Records drawn from a dataset:

•••••

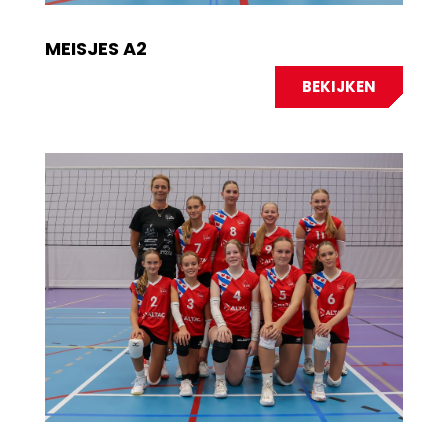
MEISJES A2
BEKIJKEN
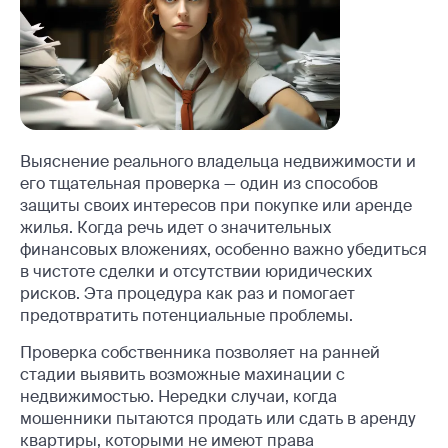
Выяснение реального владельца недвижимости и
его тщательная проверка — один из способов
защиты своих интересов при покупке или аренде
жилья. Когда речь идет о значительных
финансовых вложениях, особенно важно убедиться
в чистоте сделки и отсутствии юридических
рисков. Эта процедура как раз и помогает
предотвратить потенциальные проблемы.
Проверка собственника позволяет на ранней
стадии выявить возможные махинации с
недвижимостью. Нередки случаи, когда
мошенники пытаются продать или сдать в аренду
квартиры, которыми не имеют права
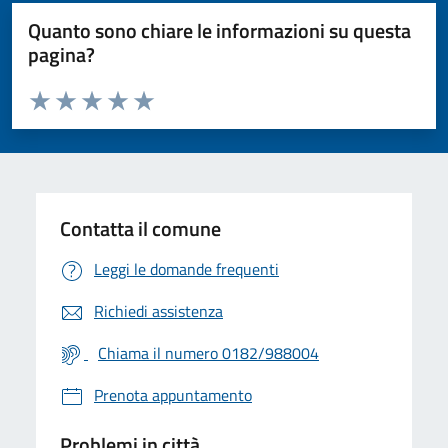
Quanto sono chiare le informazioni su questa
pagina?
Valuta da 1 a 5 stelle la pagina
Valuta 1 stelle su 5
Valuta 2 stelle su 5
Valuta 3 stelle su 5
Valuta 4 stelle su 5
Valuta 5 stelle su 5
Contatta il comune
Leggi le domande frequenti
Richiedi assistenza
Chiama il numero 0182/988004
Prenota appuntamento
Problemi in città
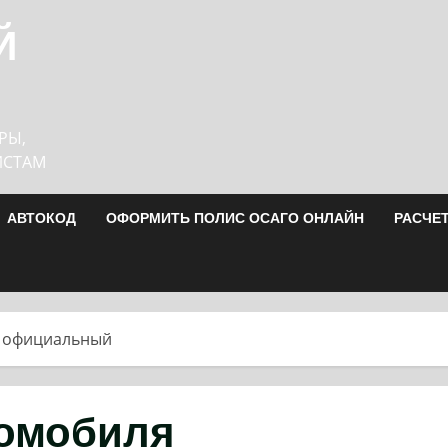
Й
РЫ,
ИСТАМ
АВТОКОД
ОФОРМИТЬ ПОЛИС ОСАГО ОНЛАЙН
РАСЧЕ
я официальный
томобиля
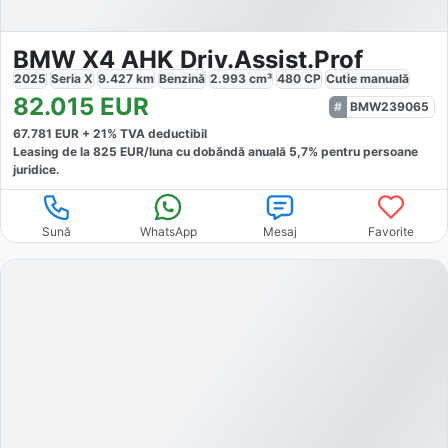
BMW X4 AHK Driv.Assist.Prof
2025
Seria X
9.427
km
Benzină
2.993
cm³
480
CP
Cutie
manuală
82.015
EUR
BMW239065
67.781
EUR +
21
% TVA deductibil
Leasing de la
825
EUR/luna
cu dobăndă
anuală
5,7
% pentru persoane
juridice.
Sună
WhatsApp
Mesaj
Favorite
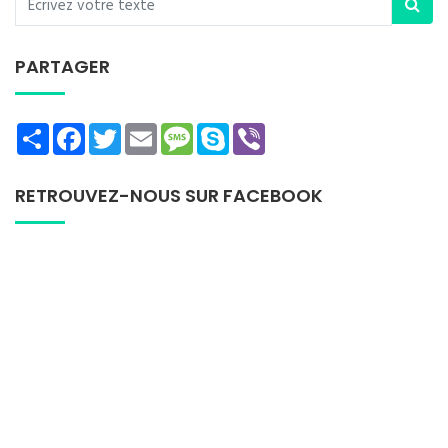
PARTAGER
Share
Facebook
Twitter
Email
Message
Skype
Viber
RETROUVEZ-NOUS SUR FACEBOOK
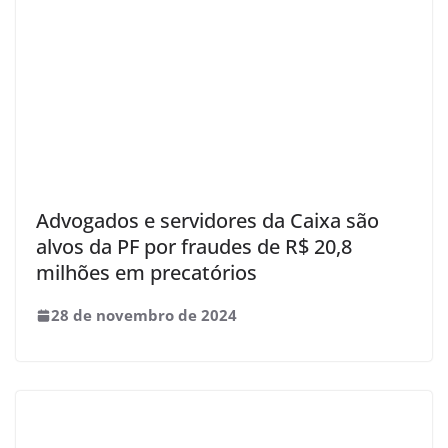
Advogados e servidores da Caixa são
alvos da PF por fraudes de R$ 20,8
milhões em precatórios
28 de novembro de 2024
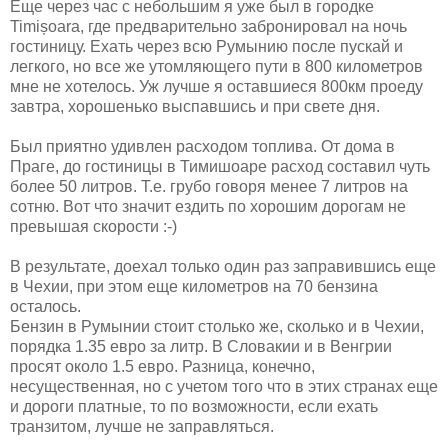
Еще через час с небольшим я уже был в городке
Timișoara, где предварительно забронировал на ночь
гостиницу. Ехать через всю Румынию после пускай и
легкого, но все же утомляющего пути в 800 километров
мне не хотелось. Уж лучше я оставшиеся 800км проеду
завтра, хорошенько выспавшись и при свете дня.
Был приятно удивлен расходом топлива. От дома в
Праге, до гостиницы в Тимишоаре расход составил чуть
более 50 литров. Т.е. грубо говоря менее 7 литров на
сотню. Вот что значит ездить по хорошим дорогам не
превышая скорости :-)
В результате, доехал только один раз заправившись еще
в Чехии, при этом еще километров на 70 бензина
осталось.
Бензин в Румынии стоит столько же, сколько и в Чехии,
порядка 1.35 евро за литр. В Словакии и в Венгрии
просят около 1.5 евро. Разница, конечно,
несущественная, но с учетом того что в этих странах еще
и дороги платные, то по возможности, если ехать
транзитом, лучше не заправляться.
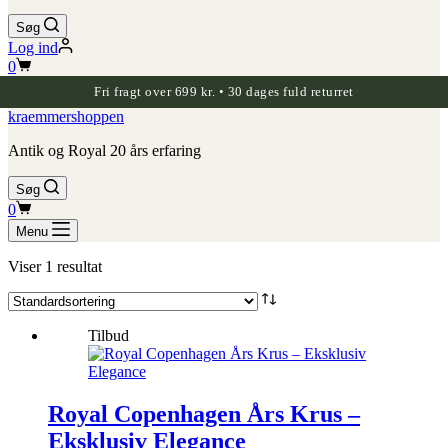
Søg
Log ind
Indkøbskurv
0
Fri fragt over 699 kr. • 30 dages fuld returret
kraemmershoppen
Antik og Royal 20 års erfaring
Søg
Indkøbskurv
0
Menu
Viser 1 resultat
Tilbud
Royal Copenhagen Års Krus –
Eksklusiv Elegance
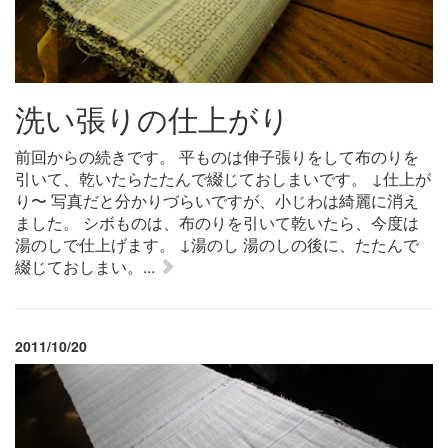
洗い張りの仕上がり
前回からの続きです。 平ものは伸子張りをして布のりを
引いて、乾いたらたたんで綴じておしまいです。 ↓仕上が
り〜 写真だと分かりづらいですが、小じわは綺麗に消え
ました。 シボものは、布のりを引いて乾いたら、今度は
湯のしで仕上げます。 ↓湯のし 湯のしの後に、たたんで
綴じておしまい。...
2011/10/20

•••••

§ **What this task involves**
Return every line from the entries above that contains the word "Чехии".

§ **Result for this exercise**
в Чехии, при этом еще километров на 70 бензина
Бензин в Румынии стоит столько же, сколько и в Чехии,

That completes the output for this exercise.